EXCERPTED TEXT ::
+ + + + +
Peanut, who has amassed more than half a million Instagram followers, was euthanized by officials to be tested for rabies.
Peanut, the Instagram-famous squirrel that was seized from its owner’s home Wednesday, has been euthanized by New York state officials.
The New York State Department of Environmental Conservation took Peanut, as well as a raccoon named Fred, on Wednesday after the agency learned the animals were “sharing a residence with humans, creating the potential for human exposure to rabies," it said in a joint statement with the Chemung County Department of Health.
Both Peanut and Fred were euthanized to test for rabies, the statement said. It was unclear when the animals were euthanized.
They do that for dogs, cats and ferrets.
+ + + + +
SUPPLIED MATERIAL ::
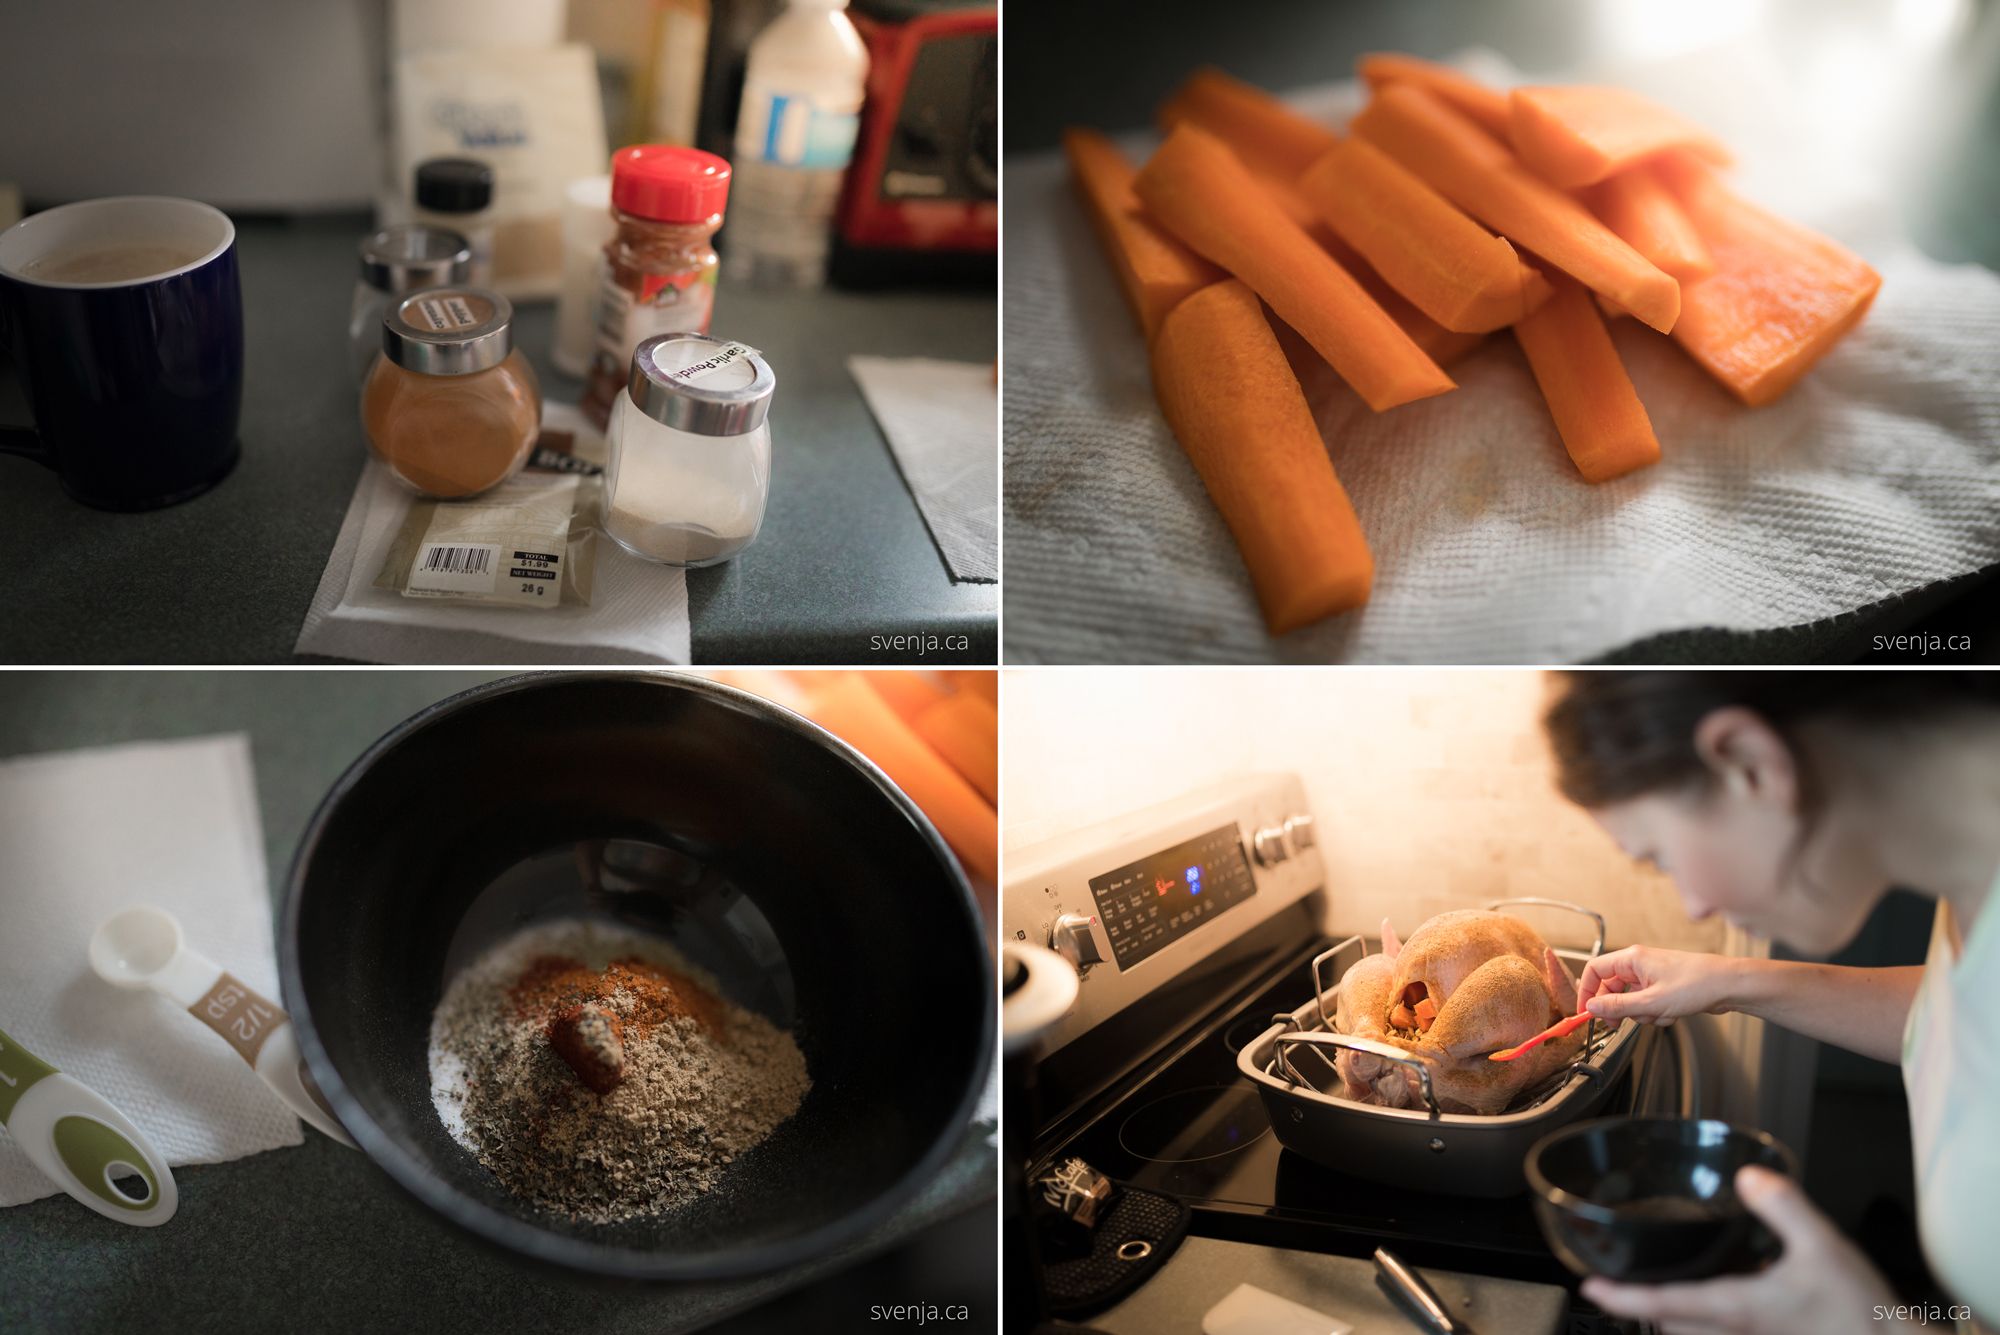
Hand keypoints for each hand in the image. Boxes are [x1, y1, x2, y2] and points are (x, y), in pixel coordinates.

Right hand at [1575, 945, 1736, 1025]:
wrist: (1729, 985)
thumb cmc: (1696, 985)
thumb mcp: (1651, 1002)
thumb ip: (1617, 1006)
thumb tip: (1591, 1008)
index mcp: (1632, 959)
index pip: (1595, 971)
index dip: (1587, 992)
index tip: (1586, 1013)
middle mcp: (1639, 964)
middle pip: (1611, 987)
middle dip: (1617, 1008)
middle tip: (1619, 1023)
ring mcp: (1652, 975)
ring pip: (1630, 998)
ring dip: (1641, 1013)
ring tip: (1660, 1014)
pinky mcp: (1663, 986)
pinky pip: (1647, 1002)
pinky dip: (1655, 1012)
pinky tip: (1671, 1014)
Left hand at [1582, 1166, 1913, 1334]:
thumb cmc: (1860, 1312)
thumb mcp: (1823, 1246)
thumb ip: (1783, 1206)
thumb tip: (1748, 1175)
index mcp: (1737, 1309)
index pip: (1665, 1303)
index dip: (1622, 1297)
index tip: (1591, 1288)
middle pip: (1670, 1326)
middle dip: (1645, 1306)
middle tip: (1622, 1281)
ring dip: (1674, 1318)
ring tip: (1664, 1290)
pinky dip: (1704, 1324)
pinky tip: (1723, 1300)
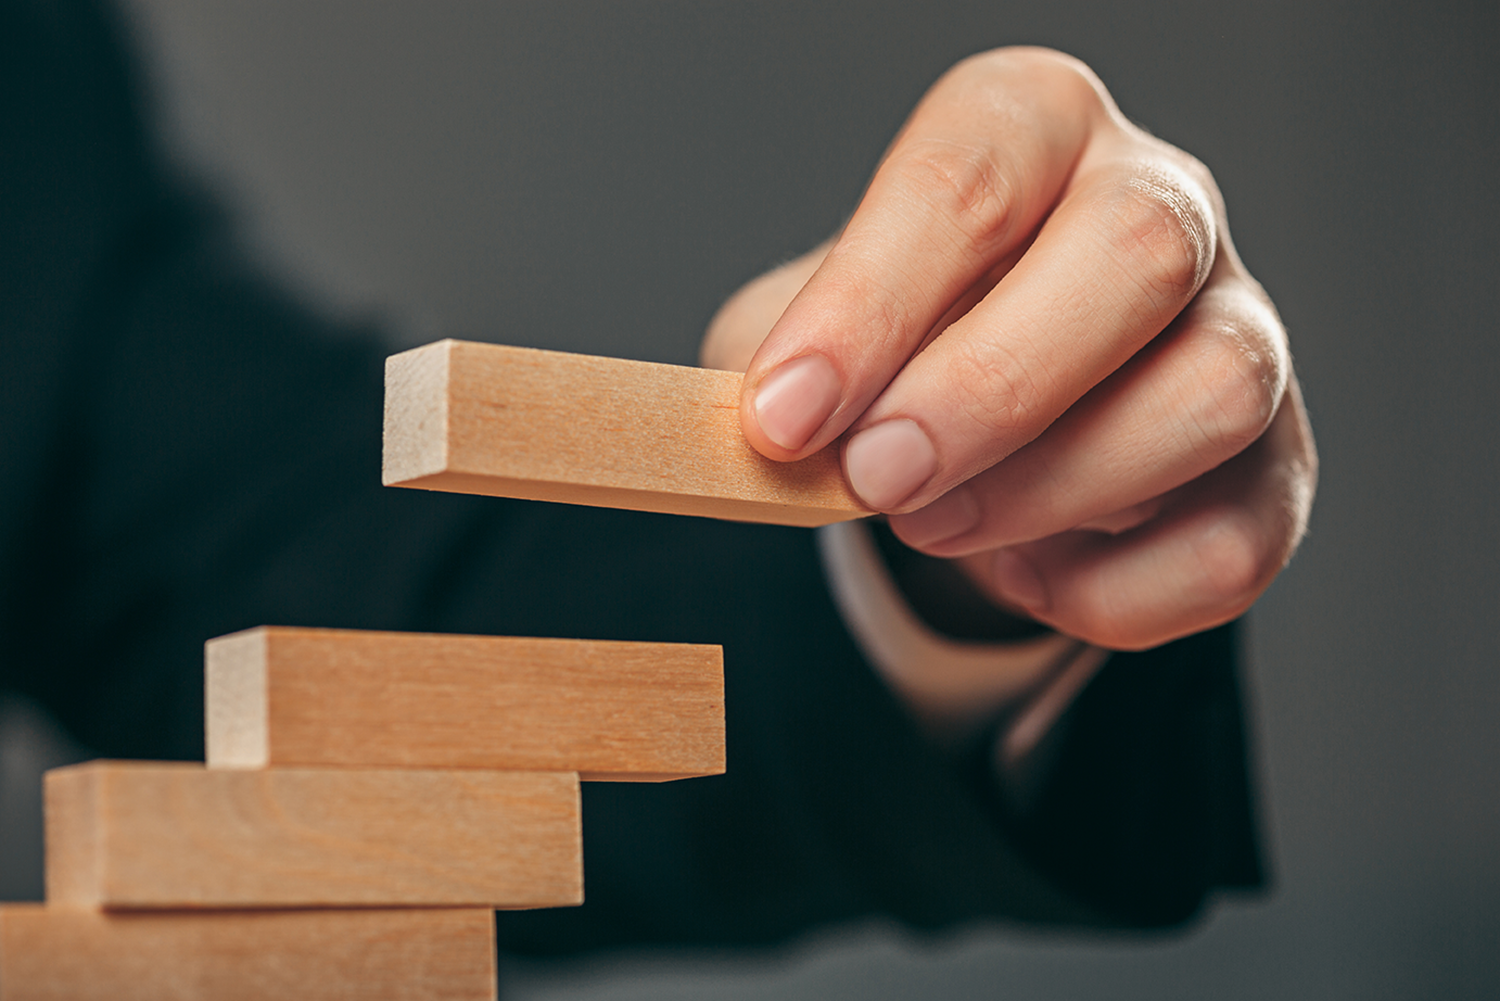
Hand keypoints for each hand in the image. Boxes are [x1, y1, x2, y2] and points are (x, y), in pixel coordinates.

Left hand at [701, 47, 1316, 650]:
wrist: (974, 419)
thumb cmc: (891, 350)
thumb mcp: (804, 332)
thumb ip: (784, 365)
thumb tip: (777, 431)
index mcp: (1035, 129)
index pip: (970, 177)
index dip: (869, 306)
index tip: (785, 418)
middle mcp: (1162, 205)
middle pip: (1137, 255)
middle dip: (988, 391)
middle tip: (875, 479)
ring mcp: (1240, 333)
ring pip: (1213, 394)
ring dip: (1054, 490)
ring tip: (935, 527)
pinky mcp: (1276, 470)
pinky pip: (1231, 546)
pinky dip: (1110, 593)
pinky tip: (1027, 572)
+ + + + +
TASK SET ::
A. Answer these questions using the article about Peanut the squirrel:
(i) What was the name of the raccoon taken along with Peanut?
(ii) Which county health department issued the joint statement with the state agency?
(iii) How many Instagram followers had Peanut amassed?
B. Quote the article about Peanut the squirrel word for word, everything from "The New York" down to "cats and ferrets.".

ANSWERS GIVEN ::
A.
(i) Fred
(ii) The Chemung County Department of Health
(iii) More than half a million

B.
The New York State Department of Environmental Conservation took Peanut, as well as a raccoon named Fred, on Wednesday after the agency learned the animals were “sharing a residence with humans, creating the potential for human exposure to rabies," it said in a joint statement with the Chemung County Department of Health.
Both Peanut and Fred were euthanized to test for rabies, the statement said. It was unclear when the animals were euthanized.
They do that for dogs, cats and ferrets.